Through March 8, the brand grew comps 5.2 percent year-over-year, which breaks out to a 5.1 percent increase at company-owned stores and a 5.3 percent lift at franchises.

About a week later, Jack in the Box closed its dining rooms. And in the five weeks ending April 12, sales dropped 17 percent systemwide, 16.8 percent at corporate units, and 17 percent at franchises. For Q2, the company projects a 4.2 percent slip systemwide, with a 4.1 percent slide at company-owned locations and a 4.2 percent decrease at franchises.

More than 99 percent of Jack in the Box restaurants are still open and operating via an off-premises model.

The brand started a new paid sick leave program for employees at company-owned stores who are quarantining to take care of themselves or a family member. For employees arriving to work, the company has provided masks and thermometers to both corporate units and franchises.

To assist franchisees, Jack in the Box reduced April marketing fees from 5 percent to 4 percent of gross sales and postponed collection. They will be collected over the next two years, beginning at a future date. The brand also postponed the collection of about 40 percent of rental payments, and that will be repaid over three months beginning in July. In locations where Jack in the Box is the primary lessee, the company is negotiating terms with landlords. In addition, franchise development agreements were delayed by at least six months and other capital investments were suspended.

“We thank our franchisees for their partnership in upholding a variety of rigorous safety procedures, including implementing heightened sanitation requirements, practicing employee social distancing, and adhering to glove and mask protocol for all patrons and workers,” said CEO Lenny Comma in a statement. “We are cognizant of the economic burden on our franchisees as a result of this pandemic and want to ensure their financial health during these difficult times.”

Jack in the Box drew down more from its credit facility, and now has over $165 million in available cash. The restaurant paused its share repurchase program and did not buy back any shares in Q2, as well.

“While we navigate through this time of uncertainty, Jack in the Box remains committed to operating our restaurants with integrity, providing great guest service, and most importantly, protecting the health and safety of our employees and guests,” said CEO Lenny Comma in a statement.

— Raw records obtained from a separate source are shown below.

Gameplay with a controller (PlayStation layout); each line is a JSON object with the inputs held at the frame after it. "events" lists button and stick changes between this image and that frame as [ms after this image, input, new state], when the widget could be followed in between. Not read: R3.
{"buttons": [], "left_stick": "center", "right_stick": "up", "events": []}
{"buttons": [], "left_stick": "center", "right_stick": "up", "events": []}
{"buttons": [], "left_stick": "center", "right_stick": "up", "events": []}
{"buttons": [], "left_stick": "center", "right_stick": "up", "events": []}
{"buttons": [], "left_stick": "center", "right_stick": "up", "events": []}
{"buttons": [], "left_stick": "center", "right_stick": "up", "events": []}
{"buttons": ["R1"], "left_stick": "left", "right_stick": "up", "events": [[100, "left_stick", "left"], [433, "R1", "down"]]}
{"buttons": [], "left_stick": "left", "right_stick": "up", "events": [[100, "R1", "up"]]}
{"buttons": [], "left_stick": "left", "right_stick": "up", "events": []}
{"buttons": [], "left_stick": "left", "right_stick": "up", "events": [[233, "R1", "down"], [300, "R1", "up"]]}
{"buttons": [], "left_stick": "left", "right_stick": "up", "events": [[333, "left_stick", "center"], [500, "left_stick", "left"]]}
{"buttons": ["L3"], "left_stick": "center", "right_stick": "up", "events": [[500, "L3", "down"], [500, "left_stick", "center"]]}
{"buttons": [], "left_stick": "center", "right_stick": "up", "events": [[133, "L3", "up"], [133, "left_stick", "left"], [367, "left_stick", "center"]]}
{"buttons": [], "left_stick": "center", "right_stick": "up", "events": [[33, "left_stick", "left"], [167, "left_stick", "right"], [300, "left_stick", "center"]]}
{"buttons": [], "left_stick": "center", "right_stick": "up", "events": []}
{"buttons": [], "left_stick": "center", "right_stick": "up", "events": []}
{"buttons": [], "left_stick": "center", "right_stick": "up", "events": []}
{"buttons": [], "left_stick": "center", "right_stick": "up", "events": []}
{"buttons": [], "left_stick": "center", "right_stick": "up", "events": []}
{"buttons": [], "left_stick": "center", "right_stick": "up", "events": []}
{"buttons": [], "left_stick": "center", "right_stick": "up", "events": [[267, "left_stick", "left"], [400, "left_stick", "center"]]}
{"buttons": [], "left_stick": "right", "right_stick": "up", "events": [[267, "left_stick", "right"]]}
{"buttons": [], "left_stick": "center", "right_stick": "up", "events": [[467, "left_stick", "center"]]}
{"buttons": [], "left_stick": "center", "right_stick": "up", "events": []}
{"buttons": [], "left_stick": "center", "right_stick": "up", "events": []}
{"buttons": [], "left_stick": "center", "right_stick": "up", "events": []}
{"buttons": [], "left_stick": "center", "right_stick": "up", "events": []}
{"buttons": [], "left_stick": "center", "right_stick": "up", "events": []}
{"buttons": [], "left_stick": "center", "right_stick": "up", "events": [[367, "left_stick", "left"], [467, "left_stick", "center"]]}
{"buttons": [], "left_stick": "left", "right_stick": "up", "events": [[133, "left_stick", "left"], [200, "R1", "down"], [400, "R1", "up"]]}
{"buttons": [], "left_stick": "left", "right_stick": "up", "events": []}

“ … We thank our employees, franchisees and partners for their tireless efforts to keep our drive-thrus open so that we may continue to serve our communities,” he added. “We entered into this crisis in a position of strength, and we intend to emerge out of it even stronger.”

To support the community, franchises are donating gloves, providing free meals to first responders, and offering significant discounts to public transportation workers. Jack in the Box donated 10,000 discounted uniforms to a designer so that they could be converted into masks for first responders.